Jacob Behmen was born at the village of Alt-Seidenberg, near Görlitz, in the year 1575. As a child, he was grave and thoughtful beyond his years. The wonders of fairy tradition were said to have become objects of immediate vision to the boy, as were the mysteries of religion, in after years, to the man. Among the weather-stained boulders of a haunted hill, the young herd-boy discovered the golden hoard of the mountain folk—fled in terror, and could never again find out the spot.[[230]]
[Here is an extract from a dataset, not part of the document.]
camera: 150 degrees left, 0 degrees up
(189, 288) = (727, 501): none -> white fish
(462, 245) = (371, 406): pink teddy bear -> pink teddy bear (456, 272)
While not yet twenty, Behmen saw life as a travelling apprentice. The tender conscience and the pensive temperament of the village youth shrank from the dissolute and riotous companionship of his fellow-craftsmen. Like George Fox, whom at this period he strongly resembled, he found the Church scarcely more competent than the world to furnish the balm which should soothe a spirit at once excited and despondent. Among the clergy, the shameful servility of some, the immoral life of others, the bigotry of almost all, repelled him on every hand. The pulpit was the whipping-post of imaginary Papists and Calvinists. The churches were the fortified places in the seat of war. They were spiritually what ours were literally in King Stephen’s days, when the mangonel and the cross-bow bolts stood ready on the battlemented tower, when military stores were piled in the crypt, and a moat ran through the churchyard. The Augsburg Confession and the Formula Concordiæ were appealed to as though of inspired authority. The names of Luther and Melanchthon were made the end of controversy and of freedom. The very principle of Protestantism was forsaken when ecclesiastics began to prove their positions, not by Scripture, but by Articles of Faith. So Behmen wandered about, musing, with his Bible in his hand, and grieved sore because of the strife among Christian brethren, because evil everywhere was spreading and fruitful, and goodness so rare and so distressed; because he saw, both near and far away, such seeming waste and loss of human souls. A profound melancholy took possession of him—partly that the truth which would give rest was for himself so hard to find, but most for the sight of his eyes which he saw, when he looked abroad upon God’s rational creatures. On his return from his travels he settled in Görlitz, married early, and worked hard at his trade. Everywhere these anxious questing thoughts about life’s mystery are with him, disquieting. He reads many mystical and astrological books, not improbably, even thus early, Schwenkfeld and Paracelsus.[[231]] But the cloudy working of his mind is not soon to give place to sunshine and clear sky. He is to be found still with the pelican and the bittern in the desolate places where the salt-pits glisten, and the nettles breed, and the wild beasts lie down, and the cedar work is uncovered,—among the untimely ruins of that City of Hope which had almost won back Christendom in the resistless prime of Luther.

At last, upon an ever-memorable day, as he sat meditating in his room, he fell, he knew not how, into a kind of trance. The striving, climbing sorrows of his soul had brought him to this luminous table-land. A halcyon interval succeeded to the tempest. He did not seek, he gazed; he was surrounded by an atmosphere of glory. He enjoyed for seven days an unruffled soul-sabbath. He looked into the open secret of creation and providence. Such seemed his ecstasy. In Amadis of Greece an enchanter shuts up the heroes and princesses of the tale in the Tower of the Universe, where all that happened in the world was made to pass before them, as in a magic glass, while they sat gazing, bound by the age-long spell. So Behmen believed that the principles of the Universal Process were presented to his vision as he sat in his study at Görlitz. We may say that it was the work of all his after days to call to mind, to develop for himself, and to express for others, the seminal suggestions of that and one following glorious dream.